One early reviewer of Darkness Visible suggested that Golding ‘does not have a talent. He is possessed by a daemon’. The letters to Monteith cast some light on this possession. Golding’s was a method that hewed prose blindly out of the dark, groping towards the bigger picture as he produced ‘a mess of words to find out if there is a book in there’. He was a mire of insecurity: ‘I hate this book with a profound weariness … a load of cod’s wallop.’ Monteith would praise and soothe, and much of the editorial back-and-forth is great fun (‘We hesitated for a moment… over the words “fuck” and “fucking”’; ‘if the reader doesn’t know what “fellatio” means, that’s his bad luck’).

Carey’s biography revealed a tortured soul, unnervingly attuned to all that is monstrous. Advance publicity made much of a murky story about Golding sexually abusing an underage girl. Critics fastened on to his eventual grandiosity, his thrift, his rages. He was besotted with his wife Ann, and his tormented homosexual inclinations were seemingly consummated only in dreams and on the page. For whatever reason, Golding thought himself a monster and his journals seethed with self-disgust. But monsters do not know themselves monstrous and his awareness of an inner demon may be proof of his ultimate humanity.

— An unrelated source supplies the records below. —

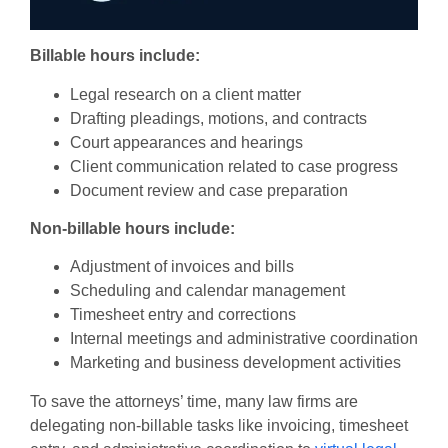
Billable hours include:
Legal research on a client matter
Drafting pleadings, motions, and contracts
Court appearances and hearings
Client communication related to case progress
Document review and case preparation
Non-billable hours include:
Adjustment of invoices and bills
Scheduling and calendar management
Timesheet entry and corrections
Internal meetings and administrative coordination
Marketing and business development activities
To save the attorneys’ time, many law firms are
delegating non-billable tasks like invoicing, timesheet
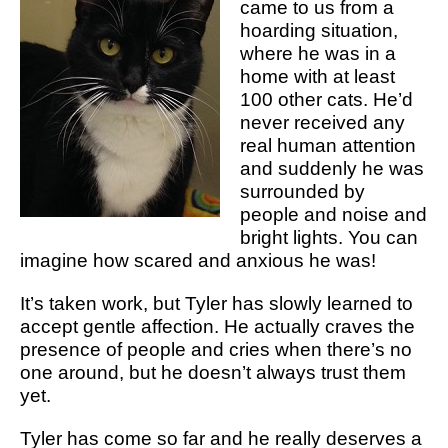
came to us from a
hoarding situation,
where he was in a
home with at least
100 other cats. He’d
never received any
real human attention
and suddenly he was
surrounded by
people and noise and
bright lights. You can
imagine how scared and anxious he was!
It’s taken work, but Tyler has slowly learned to
accept gentle affection. He actually craves the
presence of people and cries when there’s no
one around, but he doesn’t always trust them
yet.
Tyler has come so far and he really deserves a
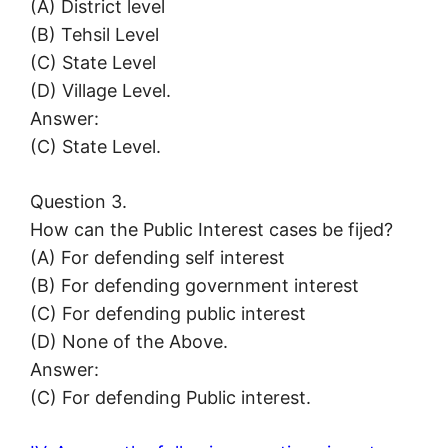
(A) District level
(B) Tehsil Level
(C) State Level
(D) Village Level.
Answer:
(C) State Level.
Question 3.
How can the Public Interest cases be fijed?
(A) For defending self interest
(B) For defending government interest
(C) For defending public interest
(D) None of the Above.
Answer:
(C) For defending Public interest.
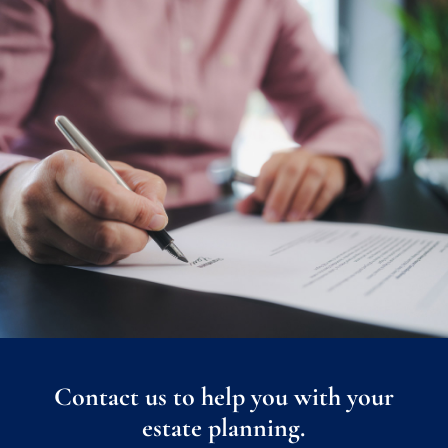
Contact us to help you with your
estate planning.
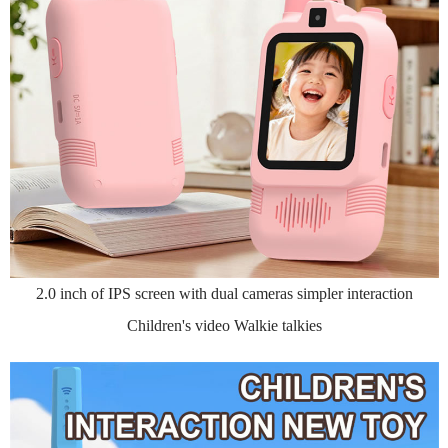
2.0 inch of IPS screen with dual cameras simpler interaction
Children's video Walkie talkies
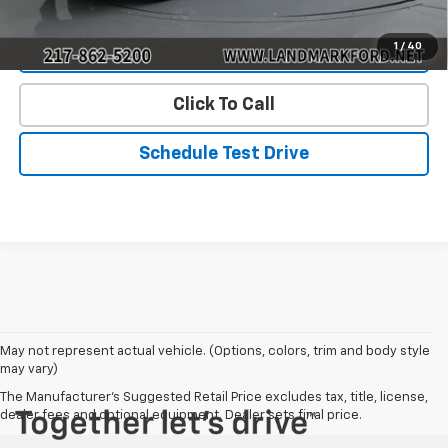
1
/
40
Value Our Trade
Click To Call
Schedule Test Drive
May not represent actual vehicle. (Options, colors, trim and body style
may vary)
The Manufacturer's Suggested Retail Price excludes tax, title, license,
dealer fees and optional equipment. Dealer sets final price.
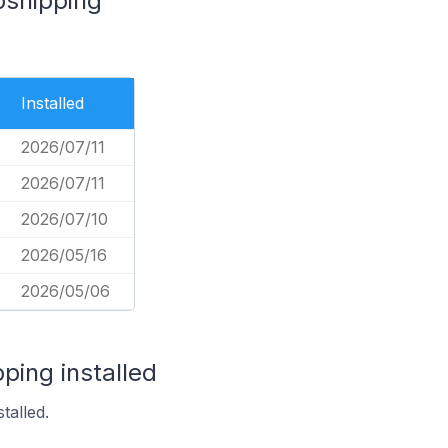
opshipping
Installed
2026/07/11
2026/07/11
2026/07/10
2026/05/16
2026/05/06
ping installed
talled.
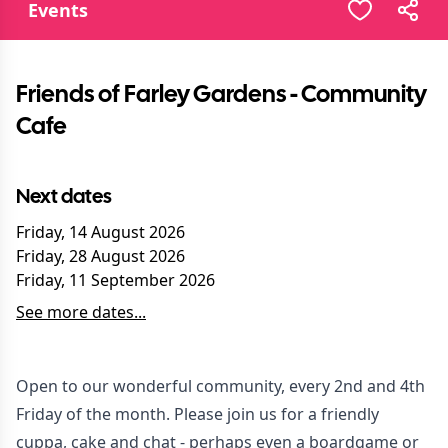
Events
Friends of Farley Gardens - Community
Cafe
Next dates
Friday, 14 August 2026
Friday, 28 August 2026
Friday, 11 September 2026
See more dates...
Open to our wonderful community, every 2nd and 4th
Friday of the month. Please join us for a friendly
cuppa, cake and chat - perhaps even a boardgame or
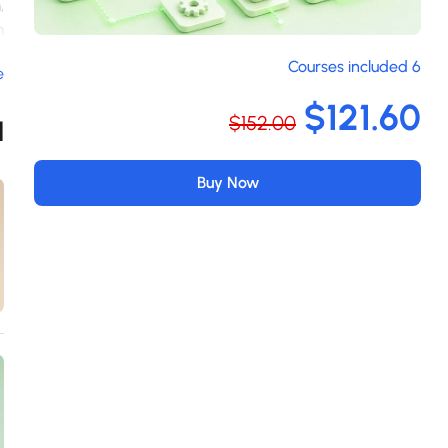
,
m
m
6 Courses included
e
n
a
$121.60
$152.00
s
d
m
.
Buy Now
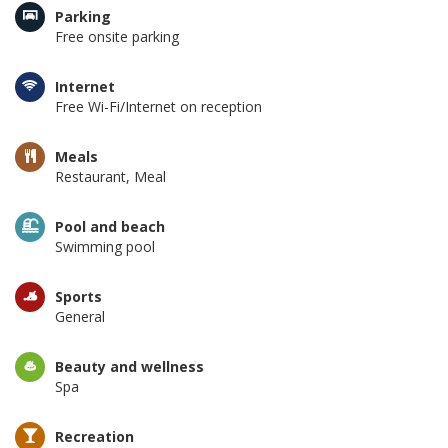
Parking
Free onsite parking
Internet
Free Wi-Fi/Internet on reception
Meals
Restaurant, Meal
Pool and beach
Swimming pool
Sports
General
Beauty and wellness
Spa
Recreation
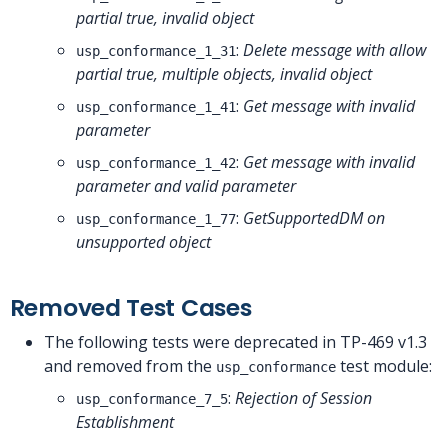
partial true, invalid object
:
Delete message with allow
usp_conformance_1_31
partial true, multiple objects, invalid object
:
Get message with invalid
usp_conformance_1_41
parameter
:
Get message with invalid
usp_conformance_1_42
parameter and valid parameter
:
GetSupportedDM on
usp_conformance_1_77
unsupported object
Removed Test Cases
The following tests were deprecated in TP-469 v1.3
and removed from the
test module:
usp_conformance
:
Rejection of Session
usp_conformance_7_5
Establishment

Confined exclusively to the correspondence with Monteith and a handful of colleagues, The Faber Letters gives the impression that Golding was a witty, genial, vague and self-deprecating novelist who occasionally drank too much and cheerfully sent up his infamous parsimony. (‘Am obsessed with money, money, money. Am very, very vulgar.’) There is little hint that this was not the whole story, although Tim Kendall is a sedulous editor, diligently explaining dozens of literary allusions. (Just a few slip through the net: ‘Hard gemlike flame’ is Walter Pater, for instance.)

Lives are made of trivia as well as spiritual struggle, and it is refreshing to keep company with an untortured Golding as he shops for bathroom suites or tends his garden. (In the index can be found ‘rhododendrons’, ‘orchid cultivation’ and ‘tits, misunderstanding between WG and Bodley’.) But not all readers will share my unusually high tolerance for discussion of sales and royalties. And even this devotee began to tire of the thank-you-for-the-nice-weekend letters; the how-many-books-have-I-sold letters; and the I-have-removed-this-comma letters. As Golding sinks temporarily into writer’s block, the correspondence goes slack and Kendall’s present-tense commentary struggles. 1972: ‘Very little happens this year.’ 1973: ‘This year is even more uneventful than the last.’ Numerous letters are about writing that never saw the light of day, and others will mean nothing to those unfamiliar with the minor works. An appendix of synopses would have been transformative, as would a great deal more biographical information. Even Monteith’s year of birth is missing. This volume can function only as a complement to other books. It is a gifthorse with missing teeth.

I wonder whether Kendall’s devotion ought to have been lavished on a wider selection of correspondence; or, better still, an edition of Golding’s journals. Running to 2.4 million words, mostly unpublished, these may yet make Golding’s darkness visible. Until then there is simply the work, casting its long shadow like a spire.